• [The problem] Entries follow. Give back exactly the lines starting at the one containing "2 environmental restoration" and ending at the one containing "16 environmental needs", and no other lines.

• [Extracted information]
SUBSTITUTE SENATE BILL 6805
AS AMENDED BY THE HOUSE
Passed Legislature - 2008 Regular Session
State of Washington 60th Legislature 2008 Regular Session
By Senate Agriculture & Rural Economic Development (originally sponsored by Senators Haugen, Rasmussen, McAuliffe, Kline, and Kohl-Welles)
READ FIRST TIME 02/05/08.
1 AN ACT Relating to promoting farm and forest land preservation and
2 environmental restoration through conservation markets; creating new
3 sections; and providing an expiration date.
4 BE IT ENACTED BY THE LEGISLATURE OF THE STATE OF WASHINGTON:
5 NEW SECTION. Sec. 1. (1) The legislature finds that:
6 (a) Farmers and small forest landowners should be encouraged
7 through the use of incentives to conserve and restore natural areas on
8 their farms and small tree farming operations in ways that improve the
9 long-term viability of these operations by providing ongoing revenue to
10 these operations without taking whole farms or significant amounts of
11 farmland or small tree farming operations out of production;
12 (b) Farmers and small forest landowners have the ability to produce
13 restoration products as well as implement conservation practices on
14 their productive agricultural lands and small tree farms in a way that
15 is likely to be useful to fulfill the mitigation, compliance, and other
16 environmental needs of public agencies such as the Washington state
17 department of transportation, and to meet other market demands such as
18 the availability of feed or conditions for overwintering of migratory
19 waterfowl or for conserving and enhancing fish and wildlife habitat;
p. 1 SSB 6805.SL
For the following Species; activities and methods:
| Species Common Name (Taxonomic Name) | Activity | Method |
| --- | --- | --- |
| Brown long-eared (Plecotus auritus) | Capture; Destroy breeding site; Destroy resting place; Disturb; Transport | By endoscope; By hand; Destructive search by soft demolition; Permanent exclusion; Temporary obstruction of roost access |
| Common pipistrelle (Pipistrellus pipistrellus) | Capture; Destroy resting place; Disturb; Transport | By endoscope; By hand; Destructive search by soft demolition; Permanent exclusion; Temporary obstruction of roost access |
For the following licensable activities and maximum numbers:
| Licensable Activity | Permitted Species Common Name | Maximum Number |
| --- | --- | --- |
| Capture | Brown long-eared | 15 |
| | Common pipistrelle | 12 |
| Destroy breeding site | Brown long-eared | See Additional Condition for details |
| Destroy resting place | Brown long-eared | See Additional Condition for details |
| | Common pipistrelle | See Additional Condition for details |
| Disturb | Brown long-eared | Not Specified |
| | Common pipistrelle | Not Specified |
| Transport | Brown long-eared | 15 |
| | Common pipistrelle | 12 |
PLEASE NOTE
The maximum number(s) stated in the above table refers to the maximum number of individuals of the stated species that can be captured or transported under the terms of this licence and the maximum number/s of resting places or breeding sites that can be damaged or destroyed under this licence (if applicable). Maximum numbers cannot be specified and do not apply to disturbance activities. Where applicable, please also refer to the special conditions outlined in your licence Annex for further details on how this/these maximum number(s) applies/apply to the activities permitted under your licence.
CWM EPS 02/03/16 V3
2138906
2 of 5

• [Solution for this exercise]
2 environmental restoration through conservation markets; creating new
3 sections; and providing an expiration date.
4 BE IT ENACTED BY THE LEGISLATURE OF THE STATE OF WASHINGTON:
5 NEW SECTION. Sec. 1. (1) The legislature finds that:
6 (a) Farmers and small forest landowners should be encouraged
7 through the use of incentives to conserve and restore natural areas on
8 their farms and small tree farming operations in ways that improve the
9 long-term viability of these operations by providing ongoing revenue to
10 these operations without taking whole farms or significant amounts of
11 farmland or small tree farming operations out of production;
12 (b) Farmers and small forest landowners have the ability to produce
13 restoration products as well as implement conservation practices on
14 their productive agricultural lands and small tree farms in a way that
15 is likely to be useful to fulfill the mitigation, compliance, and other
16 environmental needs of public agencies such as the Washington state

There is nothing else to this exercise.